┌─ Text
Orson Welles, who rose to prominence with his "War of the Worlds" radio broadcast during the evening before Halloween of 1938, on Sunday, October 30th, 1938, was pressured into making this his first feature film, but he wanted no part of it.
The Martian war machines were originally going to be walking tripods as they were depicted in H.G. Wells' novel, but George Pal didn't know how a tripod would walk and instead went with the flying machines.
The sound effects of the Martian war machines' heat ray were created from three electric guitars played backward. The sound of the Martian screaming after Forrester hit it was a mixture of a microphone scraping along dry ice and a woman's scream played backward. The former set of sound effects became widely used stock sound effects after the film was released. They are still in use.
The Martian war machines had about twenty wires running to each one. Some were for suspension and maneuvering, while others carried power to the various lights and mechanisms. This was produced before there were lightweight circuits and sophisticated radio controls.
└─
┌─ The data
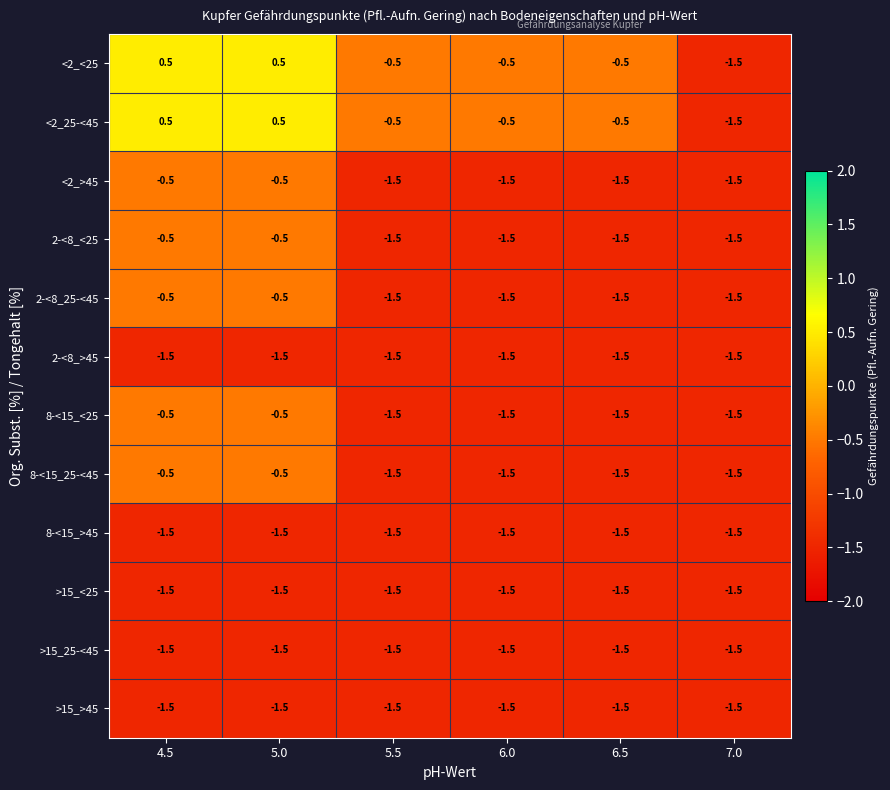

True or false: 8-<15_<25 has a value of -1.5 at 6.0.

True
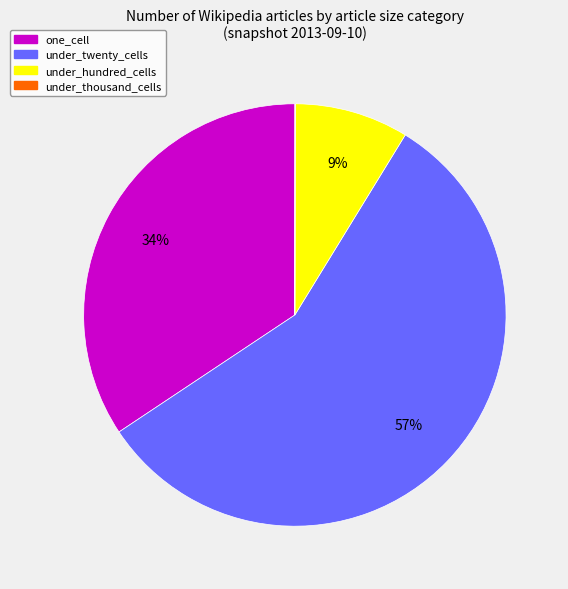

To the nearest percent, what is the difference between the largest and smallest slice percentages?

57%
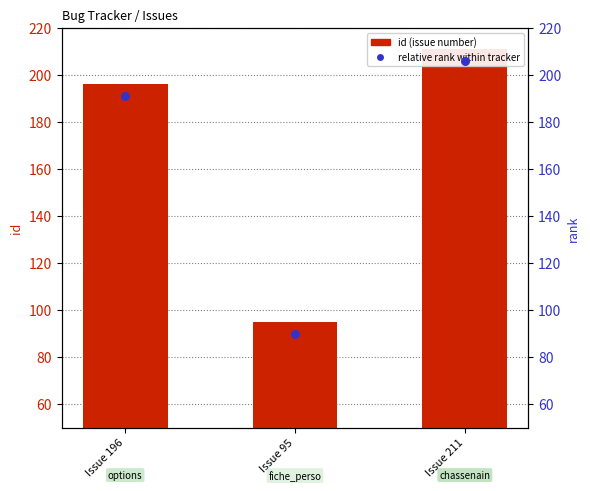

Which series has the largest Y range (max minus min)?

id (issue number)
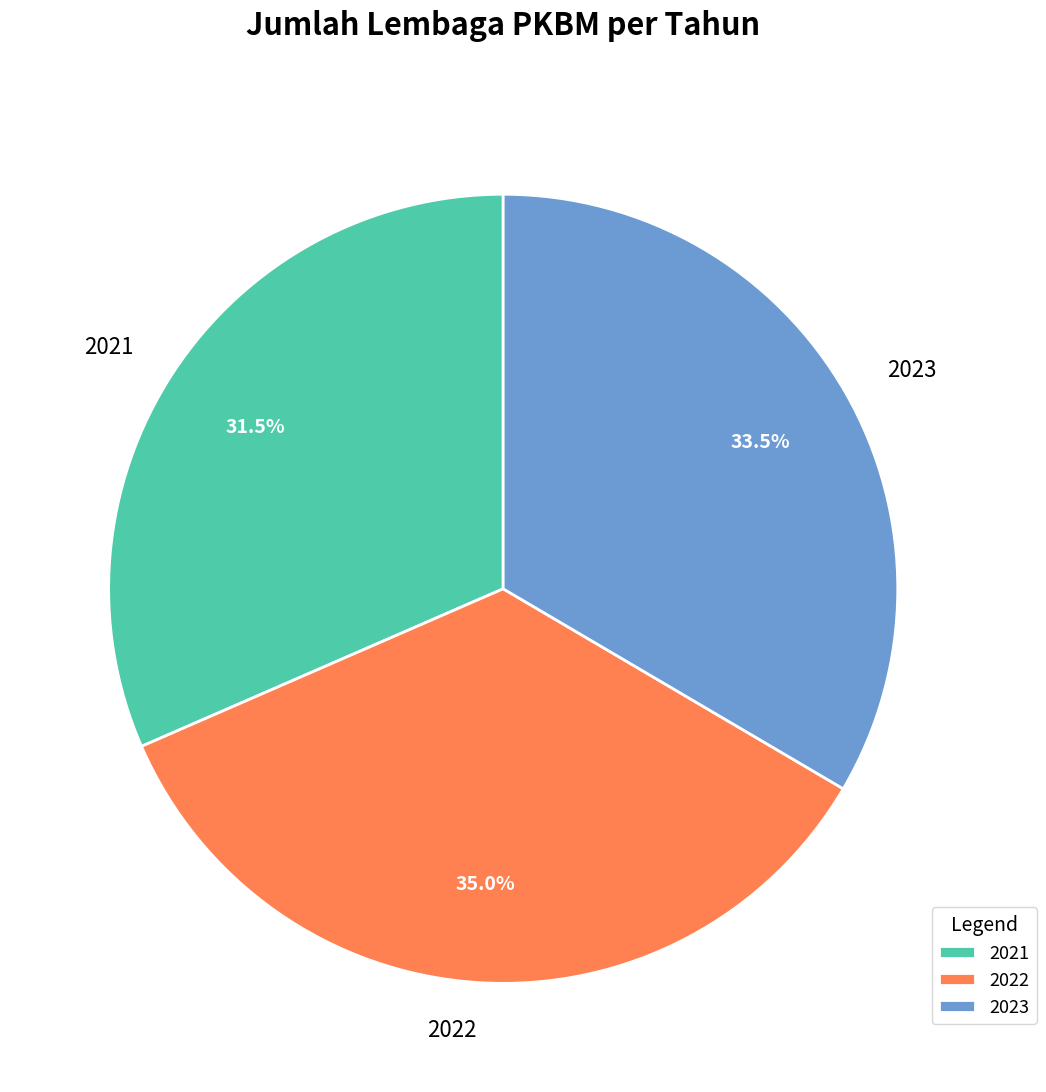

Is the sum of 2022 and 2023 greater than half?

Yes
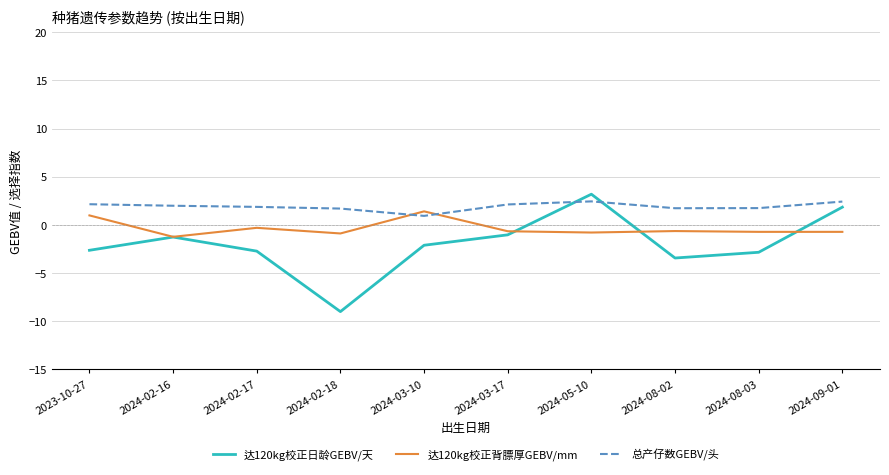

What is the sum of the 达120kg校正背膘厚GEBV/mm values at 2024-05-10 and 2024-03-17?

-1.4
└─
Problems to work on:
1. Answer these questions from the film trivia, one line each:
(a) What was used to create the sound of the war machines' heat ray?
(b) Roughly how many wires ran to each Martian war machine?
(c) What form were the war machines originally going to take?
2. Translate this sentence from the film trivia into Spanish: "The Martian war machines had about twenty wires running to each one."
3. Decide whether each statement agrees with the film trivia, answering yes or no and quoting the words that settle it:
(a) George Pal chose flying machines because he didn't know how a tripod would walk.
(b) The heat ray sound effects are no longer used.
(c) Every wire on the war machines served for suspension.

Replies:
1.
(a) Three electric guitars played backward.
(b) About twenty.
(c) Walking tripods, as in H.G. Wells' novel.

2. Las máquinas de guerra marcianas tenían unos veinte cables conectados a cada una.

3.
(a) Yes: "George Pal didn't know how a tripod would walk and instead went with the flying machines."
(b) No: "They are still in use."
(c) No: "Some were for suspension and maneuvering, while others carried power to the various lights and mechanisms."